I’m not sure, but probably not.

What I do know, however, is that parents who have coddled their children over the last twenty years are the primary driver in increased rates of teenagers’ mental illness. This is why people over fifty, who had stern parents, are much better off. For example, the rates of mental illness and suicide for this group are also increasing.

To summarize the argument so far: teenagers suffer from mental illness because they have coddling parents. Middle-aged people struggle from mental illness because they didn’t have coddling parents. I make a lot of money with my brain.

Some people — “experts” — believe that mental illness is indeed caused by genetics, trauma, difficult life circumstances, and alienation, but I haven’t talked to these people because I sit in my chair, and I look out my window, and I think, and I reason, and I think some more, and I agree with myself, and I write my column.

In order to understand how to build the sort of psychological resilience that leads to lower rates of mental illness, we turn now to the medical profession, which suffers the worst rate of mental illness of any career.
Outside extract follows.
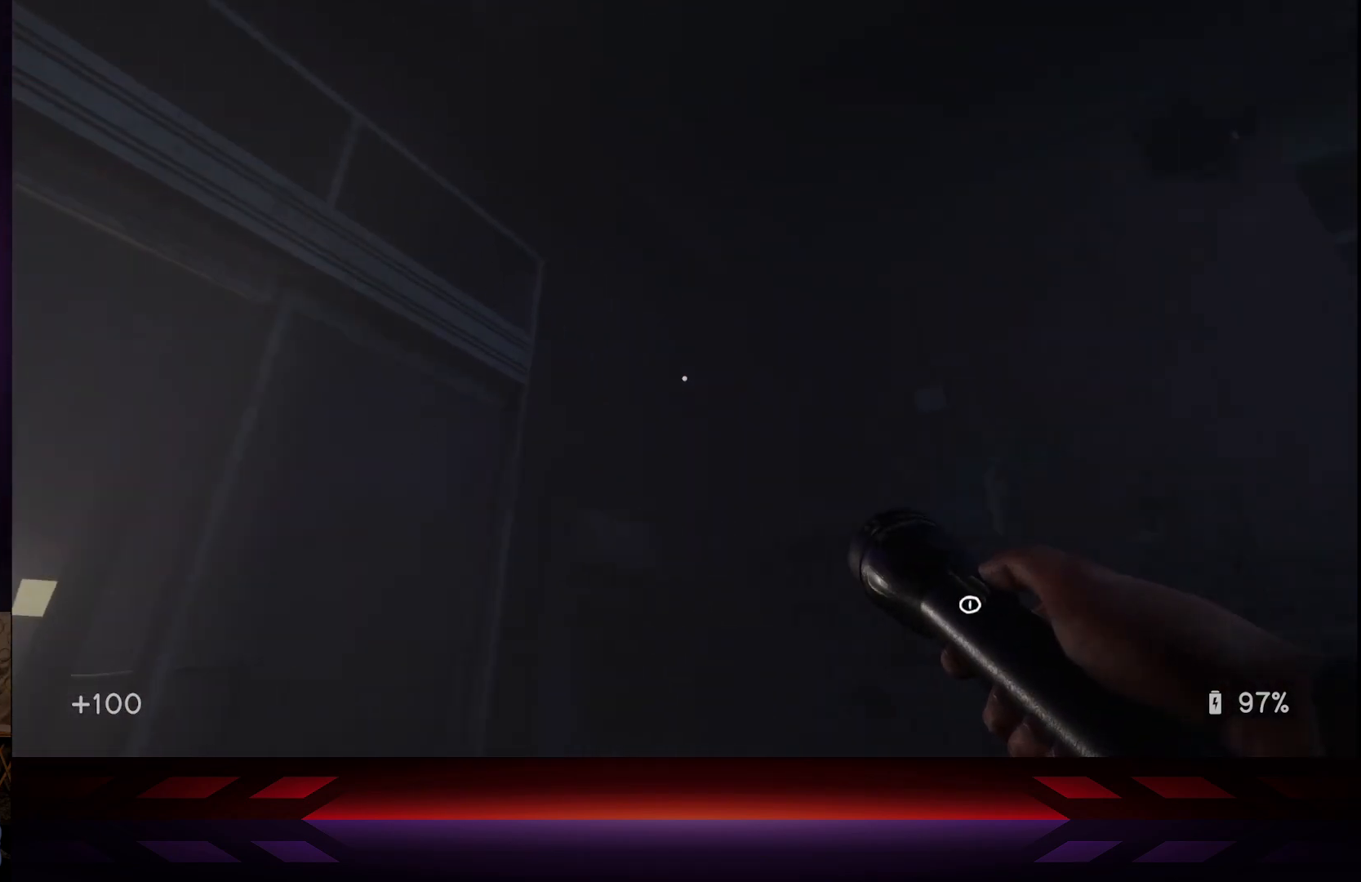
{"buttons": [], "left_stick": "down-left", "right_stick": "down", "events": [[250, "left_stick", "down-left"], [267, "right_stick", "down-right"], [400, "right_stick", "down"]]}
The rate of mental illness in doctors is twice that of the general population, so my argument is we should do what they do.
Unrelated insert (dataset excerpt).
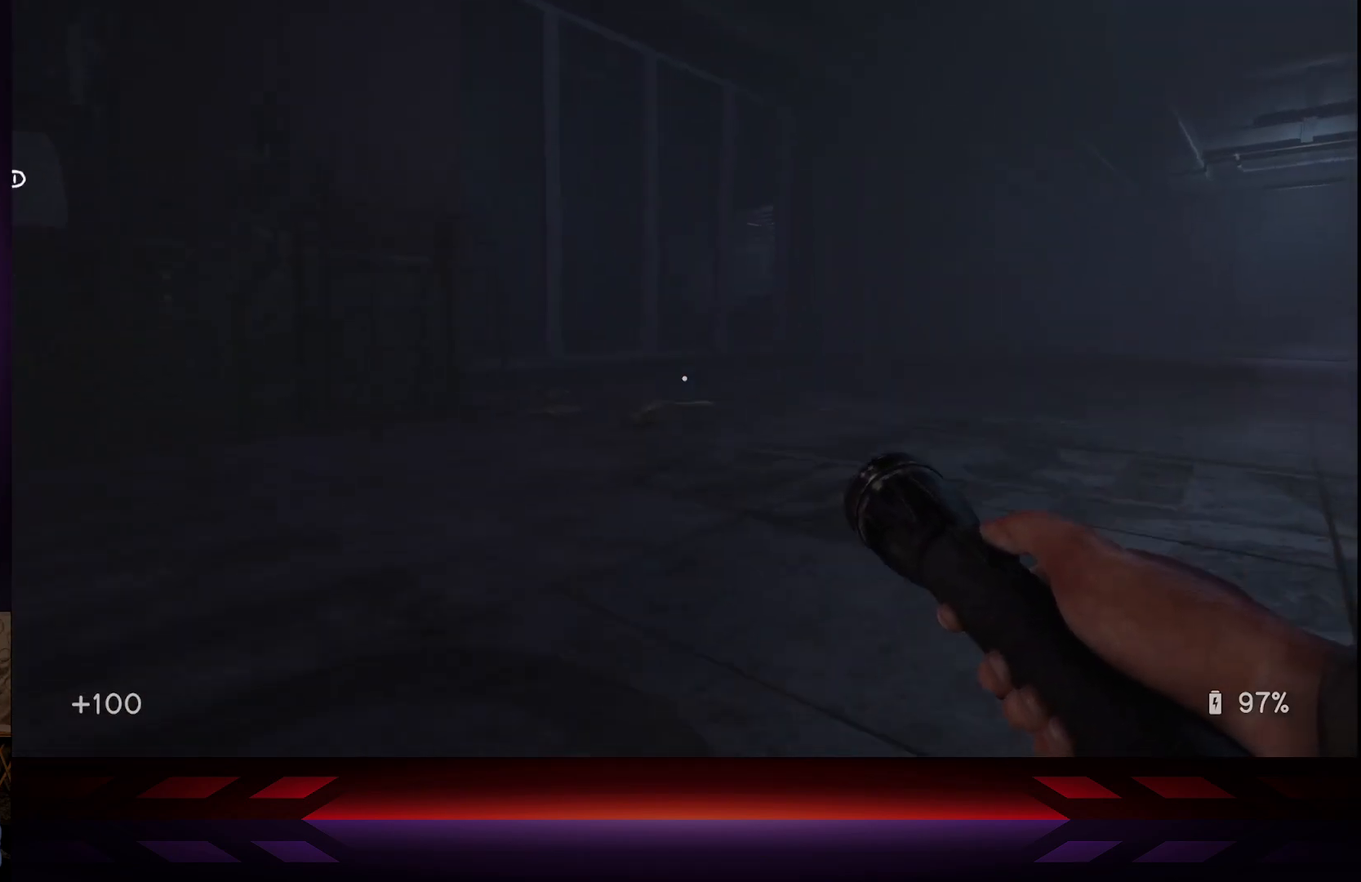
{"buttons": [], "left_stick": "down", "right_stick": "center", "events": [[83, "right_stick", "down-right"], [267, "right_stick", "right"], [433, "right_stick", "center"], [450, "left_stick", "down"]]}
My brain is vast, my thoughts are important, and I have a wide audience.

One thing doctors do is take pre-med classes that lead them to laminate notecards so that they can memorize molecular structures while they’re taking a shower. I’m not entirely sure how we go from A to Z in this case, but if more people did this, then we would have a far sturdier and more resilient citizenry.

The rate of mental illness among doctors indicates that mental illness is caused by genetics, trauma, difficult life circumstances, and alienation, and not by coddling parents. And that unnecessarily difficult life experiences do not build emotional health or enough resilience to handle a very difficult job. Medicine is a demanding, often disrespected profession, and instead of pointing out doctors’ largely unspoken psychological struggles, I am using this space to argue that they are doing fine because they have been trained to be fine.

That’s kind of fucked up!

Some argue that cheering on courageous people is worthless unless you are willing to make their lives better. Counterpoint: thank you for your service. Some people believe that building emotional and psychological resilience is best achieved not by subjecting people to random difficult shit for no reason but by educating them about how to cultivate happiness, gratitude, and peacefulness; how to ask for help; how to lean on social bonds; how to follow a life path that they might enjoy; how to accept themselves; and how to have a perspective on suffering that includes solidarity and not just vague personal growth — and that maybe we should reform our society as a whole so that instead of forcing people into intensely high-pressure situations from an early age so that they might be successful, we make success more widely available so that we can mitigate the strong undercurrents of rage and anxiety and dislocation that are moving us toward annihilative shores.

But again, in my column about suffering stemming from being coddled, I have not talked to anybody who is suffering because they were coddled, because I sit in my chair, and I look out my window, and I think, and I reason, and I think some more, and I agree with myself, and I write my column.